Over time, business owners will probably find, in our experience, that the bank restrictions either tighten up or loosen, depending of course on the overall comfort level the bank has with the firm. Clearly, firms that seem temporarily challenged in profits and balance sheet quality will receive much more scrutiny.

Business owners can do some very solid and valuable preparatory work in the negotiation of bank triggers. If they have a solid long term history of earnings this should be a very strong negotiating point with the institution.

Through self-introspection of the firm, the owner or financial manager can focus on what is going to go wrong resales, pricing, forex, etc. The owner needs to be able to talk to these issues and show how he could address them. Also, remember that those traditional lending sources, such as banks, are not the only way to finance a business these days.

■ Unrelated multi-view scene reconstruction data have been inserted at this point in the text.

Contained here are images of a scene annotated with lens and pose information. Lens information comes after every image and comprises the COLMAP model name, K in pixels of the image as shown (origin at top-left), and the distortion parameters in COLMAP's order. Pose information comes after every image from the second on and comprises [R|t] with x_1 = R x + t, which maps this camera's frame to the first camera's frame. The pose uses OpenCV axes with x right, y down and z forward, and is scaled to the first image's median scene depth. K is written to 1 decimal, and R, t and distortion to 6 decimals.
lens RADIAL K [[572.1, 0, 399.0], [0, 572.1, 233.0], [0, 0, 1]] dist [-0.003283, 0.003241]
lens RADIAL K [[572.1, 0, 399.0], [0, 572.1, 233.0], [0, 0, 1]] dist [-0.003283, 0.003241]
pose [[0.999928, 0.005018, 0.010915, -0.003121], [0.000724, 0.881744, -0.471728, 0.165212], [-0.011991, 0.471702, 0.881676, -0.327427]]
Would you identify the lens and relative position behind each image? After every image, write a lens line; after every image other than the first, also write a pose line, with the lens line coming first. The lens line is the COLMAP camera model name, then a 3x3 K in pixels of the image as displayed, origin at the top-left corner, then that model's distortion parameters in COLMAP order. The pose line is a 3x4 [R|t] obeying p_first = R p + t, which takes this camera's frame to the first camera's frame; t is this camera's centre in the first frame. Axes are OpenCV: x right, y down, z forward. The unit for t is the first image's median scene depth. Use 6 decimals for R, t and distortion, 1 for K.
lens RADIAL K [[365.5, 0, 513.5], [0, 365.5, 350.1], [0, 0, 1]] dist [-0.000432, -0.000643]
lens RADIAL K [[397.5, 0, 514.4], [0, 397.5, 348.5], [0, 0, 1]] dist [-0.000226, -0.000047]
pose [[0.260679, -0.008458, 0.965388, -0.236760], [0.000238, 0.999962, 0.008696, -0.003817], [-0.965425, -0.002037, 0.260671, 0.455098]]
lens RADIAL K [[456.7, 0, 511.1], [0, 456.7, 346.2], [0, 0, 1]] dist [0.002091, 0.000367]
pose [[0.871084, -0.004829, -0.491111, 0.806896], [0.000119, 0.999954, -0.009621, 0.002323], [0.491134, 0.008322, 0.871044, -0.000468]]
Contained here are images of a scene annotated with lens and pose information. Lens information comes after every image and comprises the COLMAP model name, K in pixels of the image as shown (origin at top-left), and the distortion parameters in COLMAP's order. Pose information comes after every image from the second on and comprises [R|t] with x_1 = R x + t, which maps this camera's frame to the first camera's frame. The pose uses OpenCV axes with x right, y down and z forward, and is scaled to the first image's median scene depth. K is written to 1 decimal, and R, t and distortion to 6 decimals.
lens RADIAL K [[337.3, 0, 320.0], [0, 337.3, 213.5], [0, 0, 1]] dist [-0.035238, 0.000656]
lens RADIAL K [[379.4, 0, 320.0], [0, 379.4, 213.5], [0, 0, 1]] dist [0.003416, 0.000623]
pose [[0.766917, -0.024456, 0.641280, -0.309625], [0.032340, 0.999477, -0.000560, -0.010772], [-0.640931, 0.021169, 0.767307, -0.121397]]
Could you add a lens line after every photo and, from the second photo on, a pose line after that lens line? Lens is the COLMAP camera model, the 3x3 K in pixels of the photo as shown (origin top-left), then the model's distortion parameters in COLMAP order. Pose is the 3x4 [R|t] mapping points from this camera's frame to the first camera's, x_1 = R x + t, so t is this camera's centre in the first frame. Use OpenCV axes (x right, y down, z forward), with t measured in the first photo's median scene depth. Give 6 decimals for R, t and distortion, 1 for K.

Other solutions in the alternative sector include:

– A/R Financing/ Factoring
– Inventory Loans
– Purchase Order Financing
– Non-bank asset based lines of credit
– Tax Credit Financing
– Sale-leasebacks

Using “what if” scenarios help immensely and will position yourself as knowledgeable about your business.

Discussions with your bank need not be absolute and immediate on any time of loan negotiation – you can get a great informal sense of what the bank is thinking and work from that point forward. Try and read between the lines. Business owners need to show maximum flexibility on working capital and loan negotiations. Negotiations should be from strength, accentuating the positive.

For example, strong forecast sales and profits can potentially offset a weaker balance sheet. That’s when those alternative financials solutions should well be investigated. Trade-offs with the bank are also encouraged- and fewer triggers and covenants are better than more.

And yes, there is more than one bank in the world, although business owners should be cautioned that shopping around is not optimal at all times, and can, in fact, backfire, particularly for a small business. Business owner beware! Seek out and speak to a trusted, credible and experienced business financing advisor who can help avoid those painstaking finance errors.